La pêche illégale du thon génère par ailleurs du travail forcé dans de nombreux pays. Le choix de protéger en particulier ce poisson de la pêche illégale n'est pas innocent. Situé au sommet de la chaîne alimentaire, l'état de ses stocks a un impact considérable sur la santé des océans.
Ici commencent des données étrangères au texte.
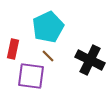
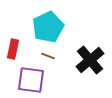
brown line: rotated 24 degrees counterclockwise
black cross: rotated 24 degrees clockwise
purple square: moved 4 px down
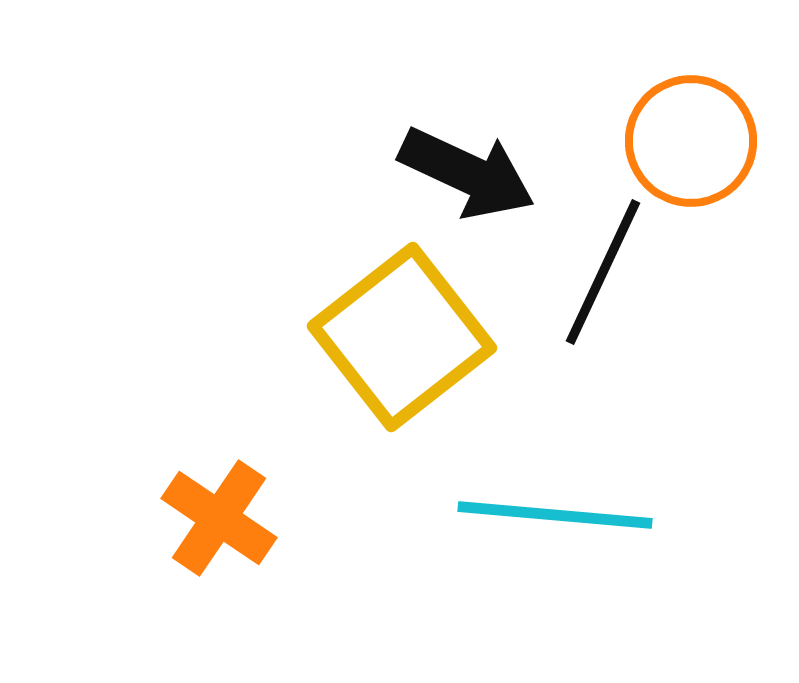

C'est aussi, rappelle encore le communiqué, un des groupes de poissons les plus touchés par la surpêche.

Cet engagement sera soutenu par la "Ocean Data Alliance", un rassemblement d'entreprises à la pointe dans leur technologie respective (informatique, satellites, entre autres), de gouvernements et de centres de recherche, qui doivent créer ensemble des solutions en accès libre pour mettre à disposition des signataires les données permettant de gérer la ressource des océans.

"Eviter une catastrophe mondiale"

Le même jour, le secrétaire général de l'ONU, Antonio Guterres, a exhorté les Etats de la planète à mettre de côté leurs intérêts particuliers pour sauver les océans et éviter une "catastrophe mondiale". Il s'exprimait en ouverture de la première conférence mondiale sur les océans des Nations unies.

Cette réunion de cinq jours est la première du genre aux Nations Unies pour faire face aux problèmes touchant les océans, du blanchissement des coraux à la pollution plastique, en passant par la surpêche et la montée du niveau des eaux, en raison des changements climatiques.

"Nous devons mettre de côté les gains à court terme, pour prévenir une catastrophe mondiale sur le long terme", a déclaré Antonio Guterres devant l'assemblée générale des Nations Unies. "Préserver nos océans et les utiliser de manière durable c'est préserver la vie elle-même."

Cette conférence visant à définir une stratégie pour inverser le déclin des océans est assombrie par la décision du président Donald Trump de retirer les Etats-Unis de l'accord de Paris sur le climat.

Plusieurs objectifs concrets

Les Etats membres de l'ONU travaillent à un "appel à l'action" qui doit être signé par les pays s'engageant à prendre des mesures pour nettoyer les océans et préserver ce qui est sans aucun doute la ressource la plus importante de la Terre.

Les objectifs comprennent la protection d'au moins 10% des écosystèmes côtiers et marins d'ici 2020, la réduction de la pollution des océans et le renforcement des moyens de lutte contre la pêche illégale et non réglementée.

M. Guterres a décrit de manière alarmiste l'état des océans. Il a cité une étude récente démontrant que le volume de détritus plastiques pourrait dépasser le volume de poissons dans les mers d'ici 2050, si rien n'est fait. Le patron de l'ONU a appelé à des mesures concrètes, comme l'extension des zones marines protégées, une meilleure gestion des pêcheries, la réduction de la pollution et le nettoyage des déchets plastiques.